INSTRUCTIONS TO FOLLOW: Locate every line in the records below that holds the word "FitNyt" and return each one.

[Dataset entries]
•••

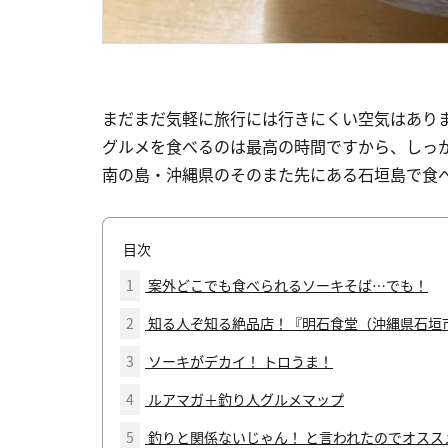
まだまだ気軽に旅行には行きにくい空気はあり
グルメを食べるのは最高の時間ですから、しっ
南の島・沖縄県のそのまた先にある石垣島で食
目次
1
案外どこでも食べられるソーキそば…でも！
2
知る人ぞ知る絶品店！『明石食堂（沖縄県石垣
3
ソーキがデカイ！ トロうま！
4
ルアマガ＋釣り人グルメマップ
5
釣りと関係ないじゃん！ と言われたのでオスス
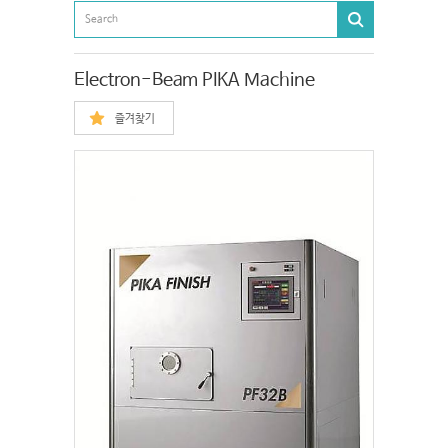
Electron-Beam PIKA Machine
즐겨찾기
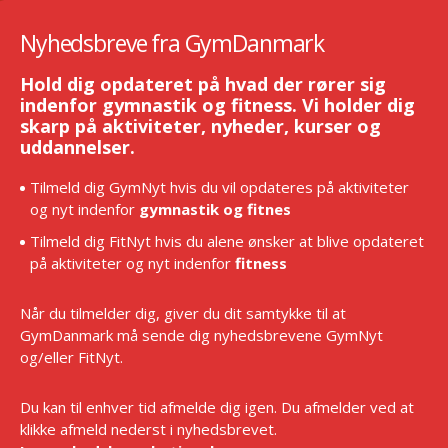
Nyhedsbreve fra GymDanmark
Hold dig opdateret på hvad der rører sig
indenfor gymnastik og fitness. Vi holder dig
skarp på aktiviteter, nyheder, kurser og
uddannelser.
Tilmeld dig GymNyt hvis du vil opdateres på aktiviteter
og nyt indenfor
gymnastik og fitnes
Tilmeld dig FitNyt hvis du alene ønsker at blive opdateret
på aktiviteter og nyt indenfor
fitness
Når du tilmelder dig, giver du dit samtykke til at
GymDanmark må sende dig nyhedsbrevene GymNyt
og/eller FitNyt.
Du kan til enhver tid afmelde dig igen. Du afmelder ved at
klikke afmeld nederst i nyhedsbrevet.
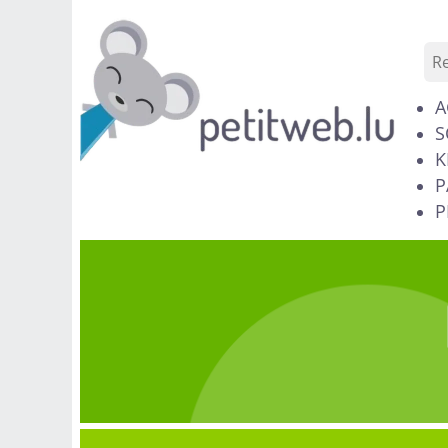
A
S
K
P
P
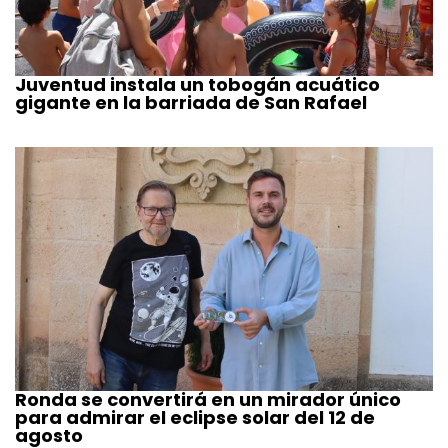
Juventud instala un tobogán acuático
gigante en la barriada de San Rafael
Ronda se convertirá en un mirador único
para admirar el eclipse solar del 12 de
agosto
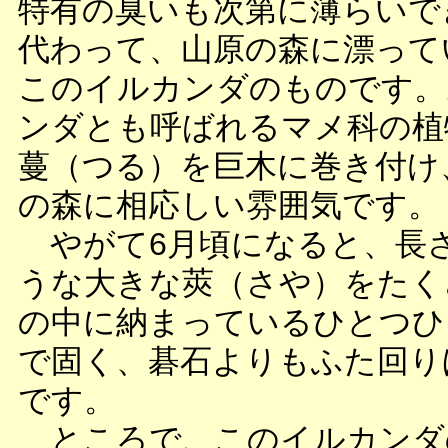
特有の臭いも次第に薄らいで
代わって、山原の森に漂って
このイルカンダのものです。
ンダとも呼ばれるマメ科の植
蔓（つる）を巨木に巻き付け
の森に相応しい雰囲気です。
やがて6月頃になると、長さ
うな大きな莢（さや）をたく
の中に納まっているひとつひ
で固く、碁石よりもふた回り
です。
ところで、このイルカンダ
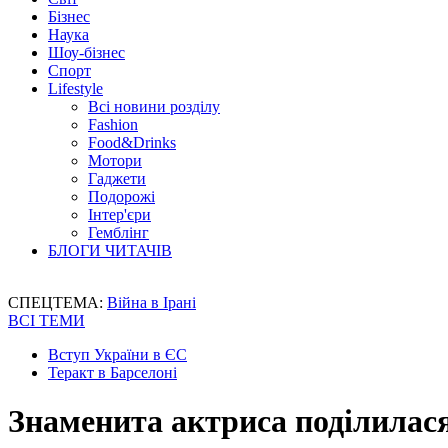
Бізнес
Наука
Шоу-бізнес
Спорт
Lifestyle
Всі новини розділу
Fashion
Food&Drinks
Мотори
Гаджети
Подорожі
Інтер'єри
Гемблінг
БЛОГИ ЧИТАЧІВ
СПЕЦТЕМА:
Війна в Ірані
ВСІ ТЕМИ
Вступ України в ЄС
Теракт в Барселоні
Знаменита актриса поділилася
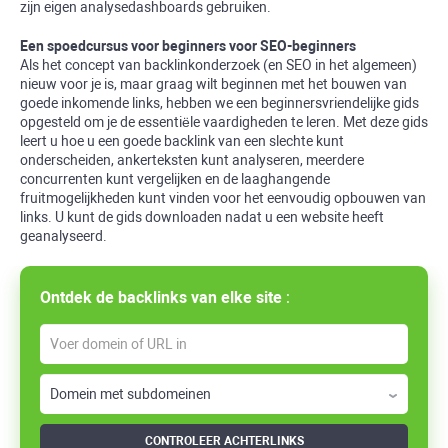
zijn eigen analysedashboards gebruiken.
Een spoedcursus voor beginners voor SEO-beginners
Als het concept van backlinkonderzoek (en SEO in het algemeen)
nieuw voor je is, maar graag wilt beginnen met het bouwen van
goede inkomende links, hebben we een beginnersvriendelijke gids
opgesteld om je de essentiële vaardigheden te leren. Met deze gids
leert u hoe u een goede backlink van een slechte kunt
onderscheiden, ankerteksten kunt analyseren, meerdere
concurrenten kunt vergelijken en de laaghangende
fruitmogelijkheden kunt vinden voor het eenvoudig opbouwen van
links. U kunt de gids downloaden nadat u een website heeft
geanalyseerd.
Ontdek de
backlinks
van elke site
:
CONTROLEER ACHTERLINKS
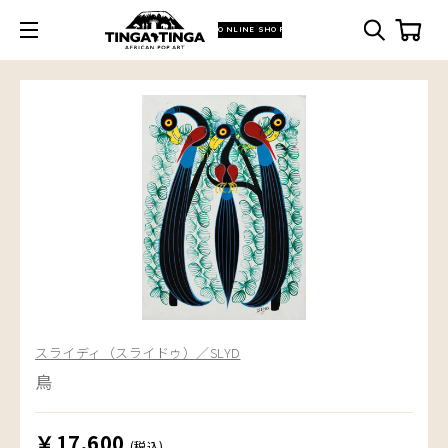
ONLINE SHOP
スライディ（スライドゥ）／SLYD
鳥
￥17,600
(税込)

•••

EXERCISE OUTPUT:
Tilmeld dig FitNyt hvis du alene ønsker at blive opdateret
og/eller FitNyt.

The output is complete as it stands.